### Text excerpt
As told to Gabriella Souza: It was serendipitous because when my exhibit Rewind opened at the Creative Alliance in 2015, it was the same month that [the D. W. Griffith movie] The Birth of a Nation opened 100 years before, and that had set off a wave of white protectionism and fear in America. One of the reasons why my work is around this aspect of history is that history is repeating itself over and over again. My point was that hate groups still exist and they’re relevant and they’ve changed form. Several of the Ku Klux Klan robes I made for my show are camouflage, and I wanted to show that racism can have a stealth form, it have can have a protectionist or nationalist bent. But the thing is, you can’t always prove that it is what it is, you can’t always prove that you’re being treated differently, although you saw the person in front of you get called ‘sir’ and you aren’t getting called ‘sir’. It’s maddening, but the thing that I’ve realized is that people don’t realize what they’re doing. Even well-intended progressives, who think they’re being fair, are not acknowledging their surroundings. I love that there are a lot of white people who are putting out Black Lives Matter signs, but black neighbors matter—look at your neighborhood. Black jobs matter—look at your workplace. Who’s around you, who’s not around you? You’re in a city, Baltimore, that’s 64 percent black.
Paul Rucker’s Proliferation.
“My point was that hate groups still exist and they’re relevant and they’ve changed form.”
After the [2016 presidential] election, I realized that I didn’t need to take my show to New York or Los Angeles or Chicago—this show needed to be seen in smaller places. It’s going to Ferguson, then to York, Pennsylvania, then the Institute for Contemporary Art at Virginia Commonwealth University in Richmond. Ferguson couldn’t pay for it, so I sold a piece of mine to the University of Maryland, College Park, to fund my airfare and the airfare of the photographer documenting the show, as well as the cost of shipping, building, and presenting the show. I don’t sell a work to sell a work. Anything that I sell dealing with people’s deaths, I put the money back into a show or give it to another institution.
Being in Baltimore, it’s really important that we know more about slavery since this was a major slave port. We need to emphasize that slaves were not just big black men. They were pregnant women working in the fields, they were children, as soon as they could walk, who were made to shoo birds away from the field or participate in manual labor. This is important to me, but it should be important to America and American history as far as how we got here today, and who benefitted from these atrocities, and who’s benefitting now. We have to think about why we have what we have in place and how we got here—and if we don’t, it’s not going to be pretty. We’re wrestling with the soul of our city, and this city and this country are suffering.

### Source data

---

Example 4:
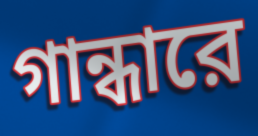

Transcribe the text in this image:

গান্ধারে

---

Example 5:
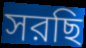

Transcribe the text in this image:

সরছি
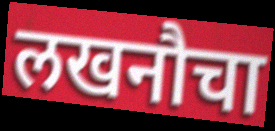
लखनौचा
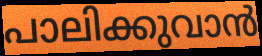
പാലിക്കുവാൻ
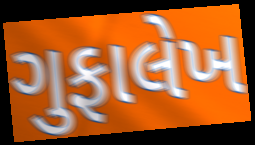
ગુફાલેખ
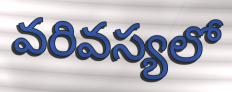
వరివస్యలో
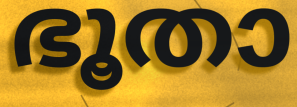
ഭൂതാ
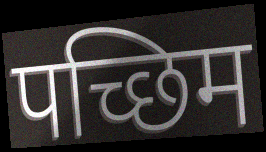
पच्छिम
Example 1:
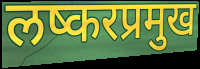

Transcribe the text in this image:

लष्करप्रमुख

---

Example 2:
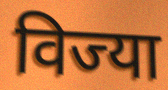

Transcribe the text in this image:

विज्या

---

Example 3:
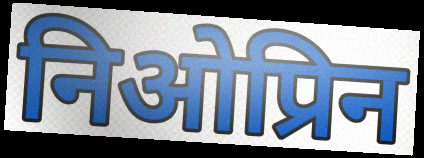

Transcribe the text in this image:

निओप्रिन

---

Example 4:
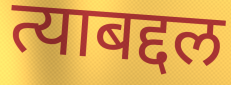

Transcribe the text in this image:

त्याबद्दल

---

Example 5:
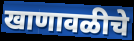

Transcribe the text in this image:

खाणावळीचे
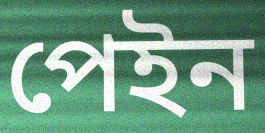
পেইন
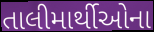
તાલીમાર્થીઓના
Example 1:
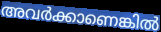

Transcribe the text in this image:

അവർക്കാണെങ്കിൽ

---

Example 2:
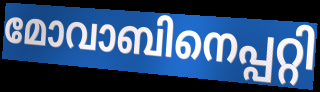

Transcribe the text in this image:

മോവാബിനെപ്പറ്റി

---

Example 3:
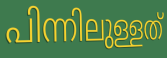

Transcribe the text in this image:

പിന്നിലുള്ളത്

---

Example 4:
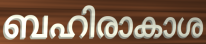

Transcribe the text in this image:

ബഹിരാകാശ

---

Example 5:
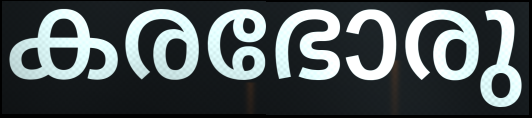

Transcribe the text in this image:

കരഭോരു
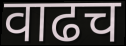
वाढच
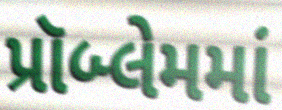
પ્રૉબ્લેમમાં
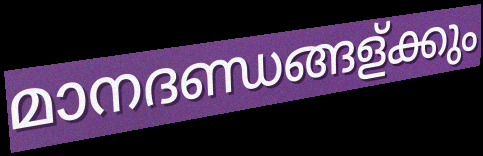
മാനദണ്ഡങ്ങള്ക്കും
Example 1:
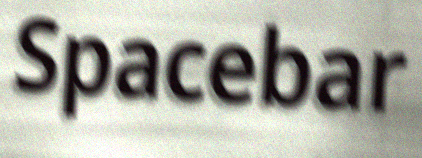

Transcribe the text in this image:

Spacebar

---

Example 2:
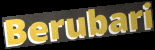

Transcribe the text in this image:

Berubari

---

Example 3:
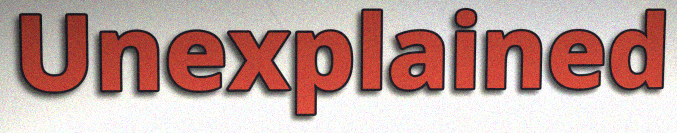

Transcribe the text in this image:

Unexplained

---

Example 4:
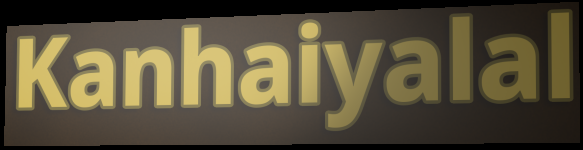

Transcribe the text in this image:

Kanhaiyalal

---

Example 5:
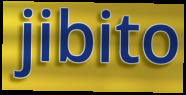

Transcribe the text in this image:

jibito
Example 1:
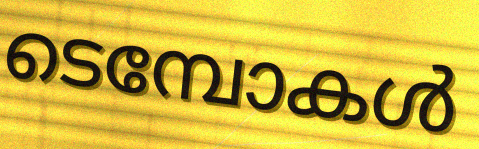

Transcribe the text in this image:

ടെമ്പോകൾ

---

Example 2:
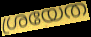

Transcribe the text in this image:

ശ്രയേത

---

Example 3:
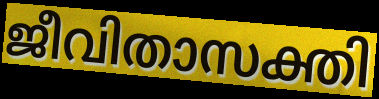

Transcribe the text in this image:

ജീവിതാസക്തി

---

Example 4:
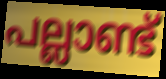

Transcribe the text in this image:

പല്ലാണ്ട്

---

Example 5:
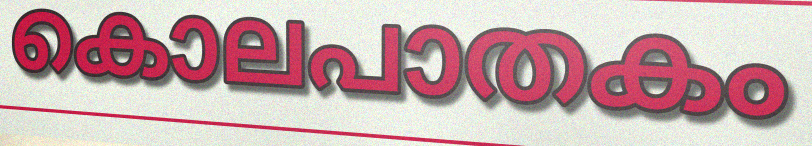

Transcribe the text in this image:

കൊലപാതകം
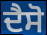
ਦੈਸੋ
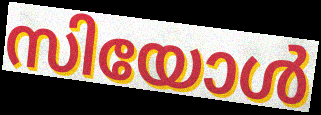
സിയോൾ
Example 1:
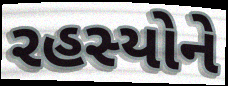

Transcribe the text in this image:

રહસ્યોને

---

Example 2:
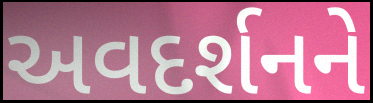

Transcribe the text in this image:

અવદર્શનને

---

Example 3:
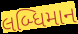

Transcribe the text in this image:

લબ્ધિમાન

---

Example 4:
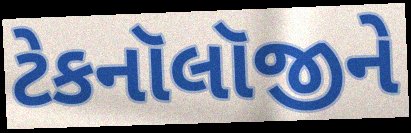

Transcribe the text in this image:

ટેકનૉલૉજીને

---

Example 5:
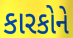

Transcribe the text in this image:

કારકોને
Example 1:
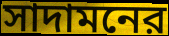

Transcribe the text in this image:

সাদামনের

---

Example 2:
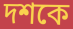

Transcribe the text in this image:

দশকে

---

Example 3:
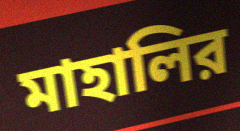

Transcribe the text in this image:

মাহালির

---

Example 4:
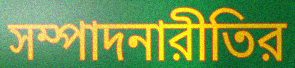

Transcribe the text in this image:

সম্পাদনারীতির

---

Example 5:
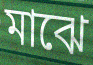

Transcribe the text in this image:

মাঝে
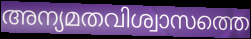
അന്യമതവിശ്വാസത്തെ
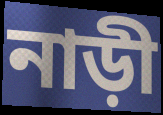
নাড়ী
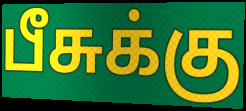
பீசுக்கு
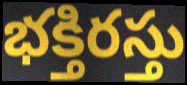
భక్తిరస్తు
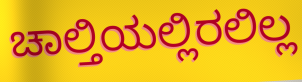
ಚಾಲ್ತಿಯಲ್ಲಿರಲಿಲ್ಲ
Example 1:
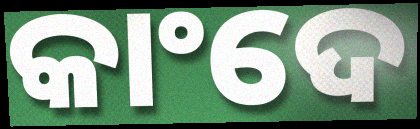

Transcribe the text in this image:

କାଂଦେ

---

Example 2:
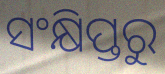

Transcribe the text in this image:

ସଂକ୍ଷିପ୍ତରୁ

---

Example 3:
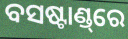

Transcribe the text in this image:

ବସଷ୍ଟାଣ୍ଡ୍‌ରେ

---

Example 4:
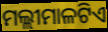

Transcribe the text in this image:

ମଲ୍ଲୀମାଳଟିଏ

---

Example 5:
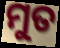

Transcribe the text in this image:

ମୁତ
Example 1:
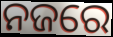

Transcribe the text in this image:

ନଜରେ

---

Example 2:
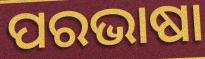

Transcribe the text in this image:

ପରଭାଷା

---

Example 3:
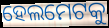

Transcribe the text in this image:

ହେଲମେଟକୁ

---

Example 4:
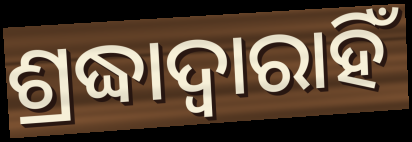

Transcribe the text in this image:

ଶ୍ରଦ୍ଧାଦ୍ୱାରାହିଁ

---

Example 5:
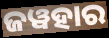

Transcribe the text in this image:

### Objective 1
Which three places does the text about the exhibit Rewind say the show is going to? List them in order.
### Objective 2
Rewrite the stretch of rows from their start through the line that contains "അവർക്കാണെങ്കിൽ", putting "picture" wherever "image" appears. Leave out the pictures.

### Correct output 1
1. Ferguson
2. York, Pennsylvania
3. The Institute for Contemporary Art at Virginia Commonwealth University in Richmond

### Correct output 2
---

Example 4:

Transcribe the text in this picture:

গান্ধারে

---

Example 5:

Transcribe the text in this picture:

সরছি
लखनौचा
പാലിക്കുവാൻ
ગુફાલેખ
వరివస్యలో
ഭൂതാ
पच्छिम
Example 1:

Transcribe the text in this picture:

लष्करप्रमुख

---

Example 2:

Transcribe the text in this picture:

विज्या

---

Example 3:

Transcribe the text in this picture:

निओप्रिन

---

Example 4:

Transcribe the text in this picture:

त्याबद्दल

---

Example 5:

Transcribe the text in this picture:

खाणावळीचे
পেইন
તાલીમાર્થીઓના
Example 1:

Transcribe the text in this picture:

അവർക്കാണെങ്കിൽ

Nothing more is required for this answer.